长姐薛云岫寸步不离,时不时就更换打湿的帕子给薛真卿退烧。半喝半撒地给薛真卿喂下了一副风寒药。
薛真卿梦魇了,神智陷入那年的火海里跑不出来,任凭长姐薛云岫在床边一声声呼唤,她醒不过来……只喃喃着:“凌云哥哥,快跑……”就这样在梦里挣扎了半宿。
……
“起来,快醒醒!”薛真卿感觉到一阵粗暴的摇撼,她努力睁开眼只见得豹头环眼的李崇一张大脸近在咫尺,一时间惊出了身冷汗,人也稍稍清醒了些。
“沐德,你怎在此?”薛真卿问,“为何如此狼狈?”
李崇抹了一把脸上的血污和汗水,道:“太尉陈祁反了,勾结南燕,占了祁阳宫。”
“什么?今夜宫中不是晋王大婚吗?什么太尉?什么南燕?”薛真卿于病中梦魇初醒,加之李崇没头没脑的一句话,她根本弄不明白在她昏睡的半宿里发生了什么。

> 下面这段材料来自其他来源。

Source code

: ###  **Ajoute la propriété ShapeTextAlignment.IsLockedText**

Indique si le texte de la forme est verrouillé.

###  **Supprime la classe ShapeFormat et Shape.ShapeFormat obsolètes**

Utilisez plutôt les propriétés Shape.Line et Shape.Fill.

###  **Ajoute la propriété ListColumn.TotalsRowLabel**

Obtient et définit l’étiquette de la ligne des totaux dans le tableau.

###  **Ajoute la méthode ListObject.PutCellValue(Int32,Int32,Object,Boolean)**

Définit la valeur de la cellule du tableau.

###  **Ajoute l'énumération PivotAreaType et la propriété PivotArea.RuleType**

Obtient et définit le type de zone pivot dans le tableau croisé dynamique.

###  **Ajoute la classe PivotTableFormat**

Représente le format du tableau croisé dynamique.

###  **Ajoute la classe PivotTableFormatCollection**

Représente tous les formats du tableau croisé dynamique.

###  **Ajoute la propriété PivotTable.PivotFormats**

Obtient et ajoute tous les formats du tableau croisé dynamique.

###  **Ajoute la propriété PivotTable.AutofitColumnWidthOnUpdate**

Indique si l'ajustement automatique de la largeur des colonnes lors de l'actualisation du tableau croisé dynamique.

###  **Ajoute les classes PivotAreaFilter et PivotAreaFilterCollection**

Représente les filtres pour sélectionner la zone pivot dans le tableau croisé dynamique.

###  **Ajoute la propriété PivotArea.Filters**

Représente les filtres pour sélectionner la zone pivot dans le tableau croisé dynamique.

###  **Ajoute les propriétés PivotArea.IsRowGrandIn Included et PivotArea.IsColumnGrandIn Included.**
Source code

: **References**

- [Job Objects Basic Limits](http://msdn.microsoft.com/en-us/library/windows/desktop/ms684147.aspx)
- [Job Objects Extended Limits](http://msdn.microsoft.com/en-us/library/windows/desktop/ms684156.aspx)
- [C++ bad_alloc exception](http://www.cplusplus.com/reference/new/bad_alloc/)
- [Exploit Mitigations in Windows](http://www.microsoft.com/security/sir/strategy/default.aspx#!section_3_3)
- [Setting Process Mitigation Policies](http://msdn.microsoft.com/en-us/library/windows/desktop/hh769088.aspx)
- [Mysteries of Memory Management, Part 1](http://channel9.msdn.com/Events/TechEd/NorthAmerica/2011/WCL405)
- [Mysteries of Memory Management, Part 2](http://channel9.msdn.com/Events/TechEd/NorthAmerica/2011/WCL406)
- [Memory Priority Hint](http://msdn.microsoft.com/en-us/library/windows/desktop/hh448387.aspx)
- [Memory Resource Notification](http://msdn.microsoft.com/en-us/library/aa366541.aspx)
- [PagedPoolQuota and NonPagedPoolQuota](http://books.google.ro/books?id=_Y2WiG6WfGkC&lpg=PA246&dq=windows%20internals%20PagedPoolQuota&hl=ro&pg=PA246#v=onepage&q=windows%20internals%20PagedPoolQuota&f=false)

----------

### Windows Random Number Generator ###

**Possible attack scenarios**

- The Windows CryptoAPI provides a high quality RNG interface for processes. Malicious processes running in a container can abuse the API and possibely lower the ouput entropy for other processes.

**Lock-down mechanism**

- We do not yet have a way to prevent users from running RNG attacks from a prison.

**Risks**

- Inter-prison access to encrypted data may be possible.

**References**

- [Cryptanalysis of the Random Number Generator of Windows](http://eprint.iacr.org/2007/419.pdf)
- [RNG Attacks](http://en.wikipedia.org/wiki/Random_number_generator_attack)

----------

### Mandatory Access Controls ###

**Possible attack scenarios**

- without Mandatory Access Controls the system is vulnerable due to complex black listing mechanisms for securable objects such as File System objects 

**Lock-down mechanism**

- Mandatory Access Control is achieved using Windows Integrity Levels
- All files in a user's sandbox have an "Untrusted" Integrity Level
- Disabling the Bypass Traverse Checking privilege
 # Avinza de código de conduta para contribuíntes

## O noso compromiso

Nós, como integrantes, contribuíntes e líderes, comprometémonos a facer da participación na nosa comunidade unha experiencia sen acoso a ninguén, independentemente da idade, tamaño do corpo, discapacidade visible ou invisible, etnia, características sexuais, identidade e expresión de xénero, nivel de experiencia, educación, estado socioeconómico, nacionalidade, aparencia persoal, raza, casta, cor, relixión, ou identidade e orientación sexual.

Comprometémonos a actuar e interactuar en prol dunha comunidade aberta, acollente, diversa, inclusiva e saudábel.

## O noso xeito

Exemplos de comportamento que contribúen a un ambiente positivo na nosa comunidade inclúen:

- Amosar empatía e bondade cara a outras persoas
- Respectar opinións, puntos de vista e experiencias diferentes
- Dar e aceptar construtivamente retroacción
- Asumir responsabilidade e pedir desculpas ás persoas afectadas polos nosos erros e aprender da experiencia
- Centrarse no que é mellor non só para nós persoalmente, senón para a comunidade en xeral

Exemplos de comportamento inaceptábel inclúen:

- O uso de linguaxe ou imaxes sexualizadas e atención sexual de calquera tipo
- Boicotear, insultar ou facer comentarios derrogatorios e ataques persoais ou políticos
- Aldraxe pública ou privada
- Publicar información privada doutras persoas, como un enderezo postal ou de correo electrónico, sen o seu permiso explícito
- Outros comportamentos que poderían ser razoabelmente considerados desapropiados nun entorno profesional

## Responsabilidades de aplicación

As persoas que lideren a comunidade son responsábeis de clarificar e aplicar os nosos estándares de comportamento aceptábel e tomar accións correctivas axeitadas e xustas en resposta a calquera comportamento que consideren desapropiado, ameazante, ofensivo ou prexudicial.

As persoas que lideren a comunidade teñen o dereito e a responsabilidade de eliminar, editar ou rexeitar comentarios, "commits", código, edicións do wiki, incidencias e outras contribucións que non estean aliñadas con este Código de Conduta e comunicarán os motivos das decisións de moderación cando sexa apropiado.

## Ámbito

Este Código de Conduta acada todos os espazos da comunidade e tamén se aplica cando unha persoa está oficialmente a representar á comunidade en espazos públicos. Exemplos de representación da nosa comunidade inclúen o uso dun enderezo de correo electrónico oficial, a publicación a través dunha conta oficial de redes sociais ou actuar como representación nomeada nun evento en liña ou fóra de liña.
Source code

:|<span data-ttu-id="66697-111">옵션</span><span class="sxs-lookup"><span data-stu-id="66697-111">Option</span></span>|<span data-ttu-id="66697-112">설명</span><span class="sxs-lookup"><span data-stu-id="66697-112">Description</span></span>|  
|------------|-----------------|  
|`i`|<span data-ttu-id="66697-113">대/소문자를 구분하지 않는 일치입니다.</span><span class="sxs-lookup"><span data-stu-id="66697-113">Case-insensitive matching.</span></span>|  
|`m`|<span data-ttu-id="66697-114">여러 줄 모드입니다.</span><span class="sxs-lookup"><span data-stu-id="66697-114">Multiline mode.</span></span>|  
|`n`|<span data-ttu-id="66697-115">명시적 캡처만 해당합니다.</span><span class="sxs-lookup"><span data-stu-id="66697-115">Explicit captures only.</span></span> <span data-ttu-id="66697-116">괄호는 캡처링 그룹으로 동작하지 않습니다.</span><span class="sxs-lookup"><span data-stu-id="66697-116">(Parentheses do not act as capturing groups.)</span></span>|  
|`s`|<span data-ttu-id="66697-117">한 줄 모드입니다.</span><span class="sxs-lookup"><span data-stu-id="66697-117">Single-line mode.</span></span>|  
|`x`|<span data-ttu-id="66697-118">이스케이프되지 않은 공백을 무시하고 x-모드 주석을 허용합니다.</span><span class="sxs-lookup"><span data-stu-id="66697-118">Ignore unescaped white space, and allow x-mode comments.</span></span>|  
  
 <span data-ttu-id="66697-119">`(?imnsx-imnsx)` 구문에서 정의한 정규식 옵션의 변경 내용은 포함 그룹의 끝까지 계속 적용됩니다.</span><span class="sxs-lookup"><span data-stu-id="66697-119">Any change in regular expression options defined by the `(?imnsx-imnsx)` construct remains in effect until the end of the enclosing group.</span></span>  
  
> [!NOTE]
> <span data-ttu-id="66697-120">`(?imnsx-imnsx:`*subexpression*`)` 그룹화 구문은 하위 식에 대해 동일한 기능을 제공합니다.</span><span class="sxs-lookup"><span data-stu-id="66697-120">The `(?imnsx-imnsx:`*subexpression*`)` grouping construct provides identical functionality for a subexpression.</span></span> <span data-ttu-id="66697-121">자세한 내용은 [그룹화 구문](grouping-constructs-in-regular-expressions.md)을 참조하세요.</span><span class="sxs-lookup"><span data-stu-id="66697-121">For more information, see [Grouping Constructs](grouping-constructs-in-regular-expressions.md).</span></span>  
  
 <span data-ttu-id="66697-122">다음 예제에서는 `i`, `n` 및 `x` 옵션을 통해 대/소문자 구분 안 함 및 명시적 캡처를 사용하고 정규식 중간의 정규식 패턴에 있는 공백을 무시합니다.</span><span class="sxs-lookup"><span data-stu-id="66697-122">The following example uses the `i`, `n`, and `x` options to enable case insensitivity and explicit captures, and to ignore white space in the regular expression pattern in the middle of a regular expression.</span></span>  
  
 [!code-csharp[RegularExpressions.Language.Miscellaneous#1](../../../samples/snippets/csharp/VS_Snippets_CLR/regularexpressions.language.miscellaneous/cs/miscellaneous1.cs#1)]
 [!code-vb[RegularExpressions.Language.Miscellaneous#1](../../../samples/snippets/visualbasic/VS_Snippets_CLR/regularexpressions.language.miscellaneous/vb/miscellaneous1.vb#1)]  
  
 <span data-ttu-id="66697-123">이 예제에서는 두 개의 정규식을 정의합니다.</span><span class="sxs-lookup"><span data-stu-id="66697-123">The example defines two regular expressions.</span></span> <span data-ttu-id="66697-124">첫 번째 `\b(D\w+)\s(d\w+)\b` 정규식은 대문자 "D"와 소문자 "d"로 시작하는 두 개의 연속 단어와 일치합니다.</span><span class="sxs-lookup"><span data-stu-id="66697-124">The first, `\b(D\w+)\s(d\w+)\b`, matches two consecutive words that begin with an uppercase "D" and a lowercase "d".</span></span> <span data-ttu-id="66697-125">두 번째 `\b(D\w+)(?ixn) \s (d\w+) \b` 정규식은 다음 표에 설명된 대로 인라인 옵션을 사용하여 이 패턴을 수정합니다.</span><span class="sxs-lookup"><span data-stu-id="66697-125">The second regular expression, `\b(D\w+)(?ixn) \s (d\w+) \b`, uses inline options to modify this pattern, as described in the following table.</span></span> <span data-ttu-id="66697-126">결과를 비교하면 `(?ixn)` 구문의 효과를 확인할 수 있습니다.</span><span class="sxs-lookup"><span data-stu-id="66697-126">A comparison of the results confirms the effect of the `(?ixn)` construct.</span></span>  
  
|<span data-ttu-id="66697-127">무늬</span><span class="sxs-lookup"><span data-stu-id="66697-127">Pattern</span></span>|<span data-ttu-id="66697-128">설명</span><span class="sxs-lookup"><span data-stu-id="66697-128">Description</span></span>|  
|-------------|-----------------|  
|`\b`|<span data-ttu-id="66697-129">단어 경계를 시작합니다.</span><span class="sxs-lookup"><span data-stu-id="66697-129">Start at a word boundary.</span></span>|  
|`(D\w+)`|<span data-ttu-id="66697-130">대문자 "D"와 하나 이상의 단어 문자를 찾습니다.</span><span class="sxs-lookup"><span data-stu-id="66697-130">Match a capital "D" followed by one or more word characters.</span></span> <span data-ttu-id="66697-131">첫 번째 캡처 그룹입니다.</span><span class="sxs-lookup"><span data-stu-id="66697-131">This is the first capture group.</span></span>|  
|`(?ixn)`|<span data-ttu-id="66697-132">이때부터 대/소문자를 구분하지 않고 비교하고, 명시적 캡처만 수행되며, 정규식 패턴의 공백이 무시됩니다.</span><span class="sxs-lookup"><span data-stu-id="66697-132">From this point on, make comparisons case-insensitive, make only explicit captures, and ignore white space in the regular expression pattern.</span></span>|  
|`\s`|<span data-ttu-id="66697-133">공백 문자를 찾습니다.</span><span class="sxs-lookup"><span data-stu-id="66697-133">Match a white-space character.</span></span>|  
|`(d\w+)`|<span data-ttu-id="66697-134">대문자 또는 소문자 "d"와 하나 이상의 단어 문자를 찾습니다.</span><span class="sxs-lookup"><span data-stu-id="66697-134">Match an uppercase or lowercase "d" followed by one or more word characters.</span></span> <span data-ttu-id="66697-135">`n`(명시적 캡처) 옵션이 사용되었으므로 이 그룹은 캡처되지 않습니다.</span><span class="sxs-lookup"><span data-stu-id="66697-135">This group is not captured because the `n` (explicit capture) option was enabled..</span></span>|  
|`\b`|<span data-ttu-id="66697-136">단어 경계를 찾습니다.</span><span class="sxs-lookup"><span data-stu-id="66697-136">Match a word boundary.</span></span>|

薛伯安奔进房来,急忙忙大喊:“马车已经备好,也别收拾了,先上车,出城与父亲一行汇合再说!”
“好!”李崇立即弯腰扶起薛真卿,不由分说地把她背在背上就跑。薛伯安甩脱繁重的礼袍,手握佩剑紧随其后。
马车里长姐薛云岫,正给几个包袱打着结,她停下手上的动作,扶过薛真卿在车内坐下,连忙为她披上大氅。
“发生了什么?”薛真卿兀自纳闷,有气无力地问着。
薛伯安掀开车帘进来,还未坐定,只听李崇大喝一声:“驾!”,重重一鞭抽在马臀,马匹吃痛,疯也似的撒开四蹄飞奔起来。